De modo didático, Afrânio Jardim explicou que o crime de corrupção passiva se refere a “receber vantagem indevida”, mas no acórdão e na sentença de Moro se diz que o imóvel foi “atribuído” e “reservado” a Lula.

“Isso não é crime. Se alguém reserva um imóvel pra mim, não pratiquei conduta nenhuma. Eles dizem que o imóvel foi ‘destinado’ ao Lula, que ele ‘queria’ e ‘desejava’ o imóvel, mas o verbo ‘receber’ não é usado e essa é a conduta penalmente típica.”

No caso, receber o imóvel seria ter a posse, o que não aconteceu, pois o apartamento tríplex está no nome da OAS, ou usufruir o imóvel, o que igualmente não ocorreu porque o ex-presidente Lula jamais passou sequer uma noite no apartamento.

Segundo o jurista, outra possibilidade para a acusação do crime de corrupção passiva seria dizer que Lula “solicitou” ou “aceitou” a vantagem indevida, dois verbos também previstos no Código Penal. Entretanto, ele pondera que, neste caso, a acusação não poderia incluir o crime de lavagem de dinheiro. “Eles forçaram uma acusação para depois fazer a imputação absurda da lavagem de dinheiro de algo que não foi recebido.”

Ainda sobre a lavagem de dinheiro, ele explica que Lula foi condenado neste crime por não ter transferido o imóvel para o seu nome, o que caracteriza uma conduta omissiva. Porém, o crime é tipificado no Código Penal como conduta comissiva (uma ação). “Não há prazo para a transferência. Posso fazer um contrato de compra e venda com o embaixador Celso Amorim, comprar um imóvel dele, e não registrar no registro de imóveis. O apartamento é dele ainda, e não tenho prazo pra registrar. Então a conduta omissiva é perpétua… é uma coisa inusitada.”  

Ato de ofício

No debate transmitido pelo Facebook, Afrânio Jardim abordou a polêmica da desvinculação que o TRF4 e o juiz Moro fizeram entre a indevida vantagem de receber um imóvel e o chamado ato de ofício causador do favorecimento.

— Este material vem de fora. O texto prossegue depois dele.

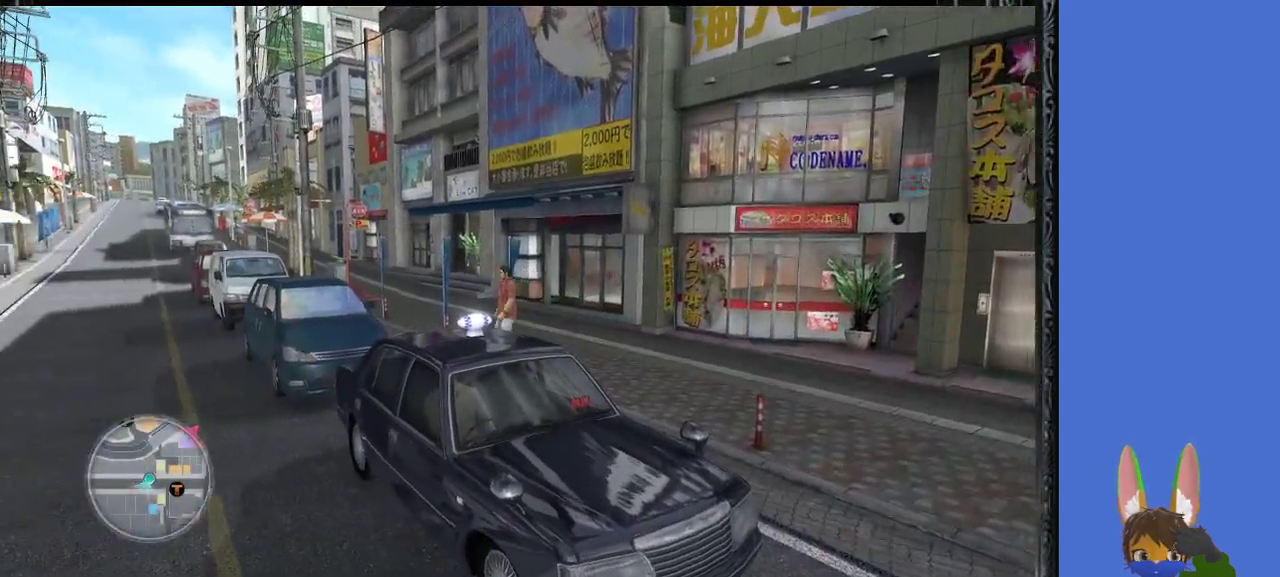
{"buttons": [], "left_stick": "up-left", "right_stick": "center", "events": [[333, "left_stick", "up-left"]]}
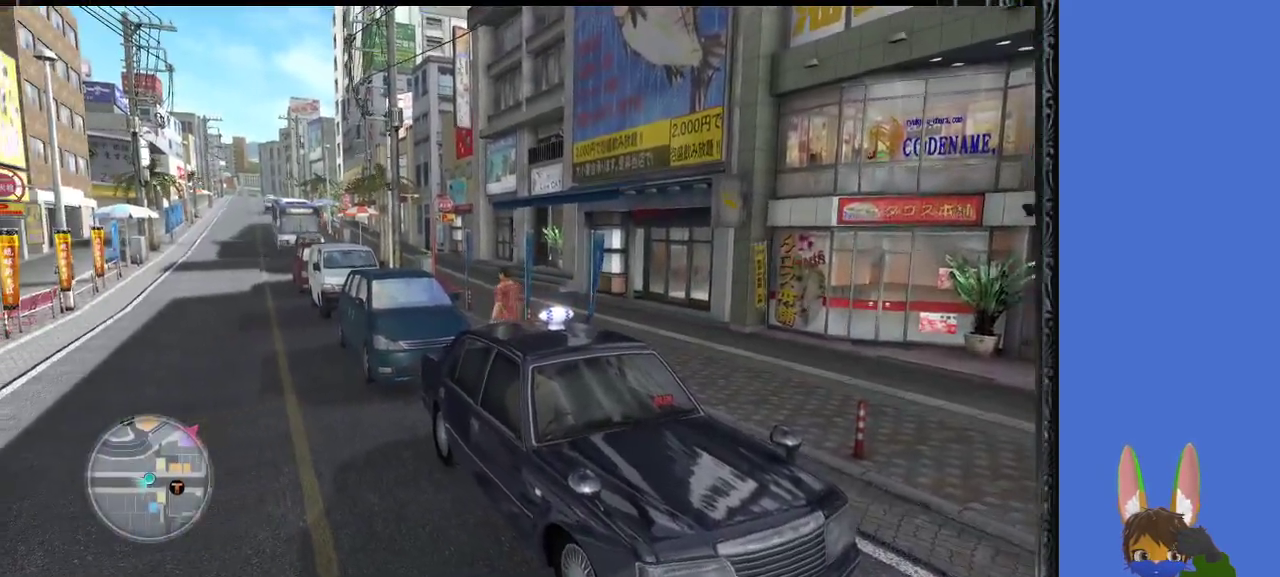
{"buttons": [], "left_stick": "up-left", "right_stick": "center", "events": [[133, "left_stick", "left"], [467, "left_stick", "up-left"]]}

“Tem que haver um ato ilegal do funcionário público e uma conexão com a indevida vantagem. É justamente por causa disso que a vantagem é indevida. A OAS pode me dar um apartamento, a Odebrecht pode me dar uma casa, e isso só será crime se for em razão de um ato de ofício, uma conduta comissiva ou omissiva que tenha praticado enquanto funcionário público. E essa prova não se faz”, argumenta. Novamente, ele lembra que o próprio juiz Sérgio Moro, nos embargos de declaração, afirma nunca ter dito que o recebimento do imóvel estava vinculado a algum ato ou contrato ilícito.

A questão da pena a qual foi sentenciado o ex-presidente também mereceu análise do jurista. Sérgio Moro inicialmente condenou Lula a nove anos e seis meses de prisão, tempo depois aumentado pelo TRF4 para 12 anos e um mês. “Foi deliberado”, afirmou Afrânio. De acordo com o jurista, a pena por lavagem de dinheiro prescreveria e a pena por corrupção passiva, se ficasse em até oito anos, também estaria prescrita. “O tribunal sabe disso. E aumentou para evitar a prescrição. Isso é absolutamente censurável, para ser delicado e usar uma expressão suave.”